__Exercise objective__. Using the data below, repeat all of it precisely.

Top of Supplied entries

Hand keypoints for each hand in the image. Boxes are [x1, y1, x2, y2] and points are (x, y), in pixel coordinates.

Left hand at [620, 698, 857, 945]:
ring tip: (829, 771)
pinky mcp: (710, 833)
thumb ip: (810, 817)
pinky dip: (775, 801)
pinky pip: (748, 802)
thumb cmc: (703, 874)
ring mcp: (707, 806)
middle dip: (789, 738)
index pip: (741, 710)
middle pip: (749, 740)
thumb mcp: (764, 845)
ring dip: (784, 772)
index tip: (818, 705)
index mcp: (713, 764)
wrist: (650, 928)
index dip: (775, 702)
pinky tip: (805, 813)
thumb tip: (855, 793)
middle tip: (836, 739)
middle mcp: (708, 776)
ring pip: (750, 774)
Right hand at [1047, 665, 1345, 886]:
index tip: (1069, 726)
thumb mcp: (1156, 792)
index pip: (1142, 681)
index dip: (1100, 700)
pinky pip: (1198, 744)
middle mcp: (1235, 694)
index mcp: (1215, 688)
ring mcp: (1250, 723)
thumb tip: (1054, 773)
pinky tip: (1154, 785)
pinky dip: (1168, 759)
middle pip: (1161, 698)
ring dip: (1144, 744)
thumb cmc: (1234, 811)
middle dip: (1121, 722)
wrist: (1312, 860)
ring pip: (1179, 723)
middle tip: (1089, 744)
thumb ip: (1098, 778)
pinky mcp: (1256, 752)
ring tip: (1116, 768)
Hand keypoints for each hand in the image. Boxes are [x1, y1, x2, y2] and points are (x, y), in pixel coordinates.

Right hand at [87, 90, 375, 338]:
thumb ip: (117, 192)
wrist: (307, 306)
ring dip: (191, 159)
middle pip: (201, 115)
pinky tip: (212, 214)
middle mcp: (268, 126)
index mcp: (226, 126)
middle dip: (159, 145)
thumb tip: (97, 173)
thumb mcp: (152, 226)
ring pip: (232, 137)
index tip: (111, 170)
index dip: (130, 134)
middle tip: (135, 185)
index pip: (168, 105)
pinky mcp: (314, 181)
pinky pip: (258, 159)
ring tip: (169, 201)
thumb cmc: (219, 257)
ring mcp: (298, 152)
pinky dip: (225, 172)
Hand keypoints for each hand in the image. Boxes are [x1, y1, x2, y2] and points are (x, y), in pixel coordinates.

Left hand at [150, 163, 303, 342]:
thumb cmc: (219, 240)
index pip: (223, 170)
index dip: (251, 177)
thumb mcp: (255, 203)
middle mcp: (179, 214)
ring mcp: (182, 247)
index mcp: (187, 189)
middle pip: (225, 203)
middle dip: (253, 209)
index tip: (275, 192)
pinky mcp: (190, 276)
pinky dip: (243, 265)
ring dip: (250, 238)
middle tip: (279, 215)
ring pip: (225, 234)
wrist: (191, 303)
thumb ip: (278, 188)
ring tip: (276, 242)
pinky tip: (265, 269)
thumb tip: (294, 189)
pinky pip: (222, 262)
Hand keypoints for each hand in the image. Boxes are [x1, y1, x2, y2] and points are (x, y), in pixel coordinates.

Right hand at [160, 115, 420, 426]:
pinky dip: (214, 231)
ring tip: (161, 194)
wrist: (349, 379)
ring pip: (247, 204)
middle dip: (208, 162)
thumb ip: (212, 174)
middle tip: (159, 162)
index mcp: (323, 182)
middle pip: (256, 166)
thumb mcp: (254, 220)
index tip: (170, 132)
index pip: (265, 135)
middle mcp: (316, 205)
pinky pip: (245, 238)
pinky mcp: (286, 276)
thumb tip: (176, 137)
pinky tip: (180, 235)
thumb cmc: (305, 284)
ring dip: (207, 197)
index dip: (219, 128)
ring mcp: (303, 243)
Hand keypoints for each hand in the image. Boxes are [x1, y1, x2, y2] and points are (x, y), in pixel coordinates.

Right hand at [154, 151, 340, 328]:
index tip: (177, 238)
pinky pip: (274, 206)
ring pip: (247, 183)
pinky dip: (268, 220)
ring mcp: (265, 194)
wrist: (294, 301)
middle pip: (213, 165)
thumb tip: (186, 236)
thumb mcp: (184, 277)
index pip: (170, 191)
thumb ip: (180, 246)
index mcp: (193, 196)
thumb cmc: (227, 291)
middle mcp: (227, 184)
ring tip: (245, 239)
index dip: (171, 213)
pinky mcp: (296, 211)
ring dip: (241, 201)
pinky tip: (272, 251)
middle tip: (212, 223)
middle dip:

Bottom of Supplied entries

__Result__.
Hand keypoints for each hand in the image. Boxes are [x1, y1, x2, y2] and points are (x, y), in pixel coordinates.

Left hand at [620, 698, 857, 945]:
ring tip: (829, 771)
pinky mcp: (710, 833)
thumb ip: (810, 817)
pinky dip: (775, 801)
pinky pip: (748, 802)
thumb cmc: (703, 874)
ring mcp: (707, 806)
middle dip: (789, 738)
index pip: (741, 710)
middle pip: (749, 740)
thumb mcp: (764, 845)
ring dip: (784, 772)
index tip: (818, 705)
index mcp: (713, 764)
wrist: (650, 928)
index dip: (775, 702)
pinky tip: (805, 813)
thumb tip: (855, 793)
middle tip: (836, 739)
middle mcp: (708, 776)
ring pip: (750, 774)
Right hand at [1047, 665, 1345, 886]:
index tip: (1069, 726)
thumb mcp: (1156, 792)
index pip: (1142, 681)
index dip: (1100, 700)
pinky pip: (1198, 744)
middle mcp: (1235, 694)
index mcp: (1215, 688)
ring mcp: (1250, 723)
thumb tip: (1054, 773)
pinky tip: (1154, 785)
pinky dip: (1168, 759)
middle pip: (1161, 698)
ring dip: (1144, 744)
thumb cmc: (1234, 811)
middle dip: (1121, 722)
wrist: (1312, 860)
ring pip: (1179, 723)
middle tip: (1089, 744)
thumb ip: (1098, 778)
pinky mcp: (1256, 752)
ring tip: (1116, 768)
Hand keypoints for each hand in the image. Boxes are [x1, y1, x2, y2] and points are (x, y), in pixel coordinates.

Right hand at [87, 90, 375, 338]:
thumb ip: (117, 192)
wrist: (307, 306)
ring dip: (191, 159)
middle pip: (201, 115)
pinky tip: (212, 214)
middle mcp: (268, 126)
index mcp: (226, 126)
middle dip: (159, 145)
thumb tip: (97, 173)
thumb mcp: (152, 226)
ring pip: (232, 137)
index tip: (111, 170)
index dip: (130, 134)
middle tip: (135, 185)
index pip: (168, 105)
pinky mcp: (314, 181)
pinky pip: (258, 159)
ring tip: (169, 201)
thumb cmc: (219, 257)
ring mcp: (298, 152)
pinky dip: (225, 172)
Hand keypoints for each hand in the image. Boxes are [x1, y1, x2, y2] and points are (x, y), in pixel coordinates.

Left hand at [150, 163, 303, 342]:
thumb cmc: (219, 240)
index pip: (223, 170)
index dip: (251, 177)
thumb mcp: (255, 203)
middle mcp: (179, 214)
ring mcp: (182, 247)
index mcp: (187, 189)
middle pip: (225, 203)
middle dip: (253, 209)
index tip: (275, 192)
pinky mcp: (190, 276)
pinky dip: (243, 265)
ring dip: (250, 238)
middle tip: (279, 215)
ring pip: (225, 234)
wrist: (191, 303)
thumb ip: (278, 188)
ring tip: (276, 242)
pinky tip: (265, 269)
thumb tip: (294, 189)
pinky pip: (222, 262)
Hand keypoints for each hand in the image. Boxes are [x1, y1, x2, y2] and points are (x, y), in pixel coordinates.

Right hand at [160, 115, 420, 426]:
pinky dip: (214, 231)
ring tip: (161, 194)
wrist: (349, 379)
ring pip: (247, 204)
middle dip: (208, 162)
thumb ip: (212, 174)
middle tip: (159, 162)
index mcp: (323, 182)
middle pip: (256, 166)
thumb mcp: (254, 220)
index tip: (170, 132)
index pip: (265, 135)
middle mcp: (316, 205)
pinky pip: (245, 238)
pinky mcp: (286, 276)
thumb tip: (176, 137)
pinky tip: (180, 235)
thumb cmc: (305, 284)
ring dip: (207, 197)
index dip: (219, 128)
ring mcp: (303, 243)
Hand keypoints for each hand in the image. Boxes are [x1, y1, x2, y2] and points are (x, y), in pixel coordinates.

Right hand at [154, 151, 340, 328]:
index tip: (177, 238)
pinky pip: (274, 206)
ring pip: (247, 183)
pinky dip: (268, 220)
ring mcp: (265, 194)
wrist: (294, 301)
middle pip: (213, 165)
thumb tip: (186, 236)
thumb mcp: (184, 277)
index pip: (170, 191)
thumb ip: (180, 246)
index mcp: (193, 196)
thumb cmc: (227, 291)
middle mcp: (227, 184)
ring tip: (245, 239)
index dip: (171, 213)
pinky mcp: (296, 211)
ring dip: (241, 201)
pinky tip: (272, 251)
middle tip: (212, 223)
middle dip:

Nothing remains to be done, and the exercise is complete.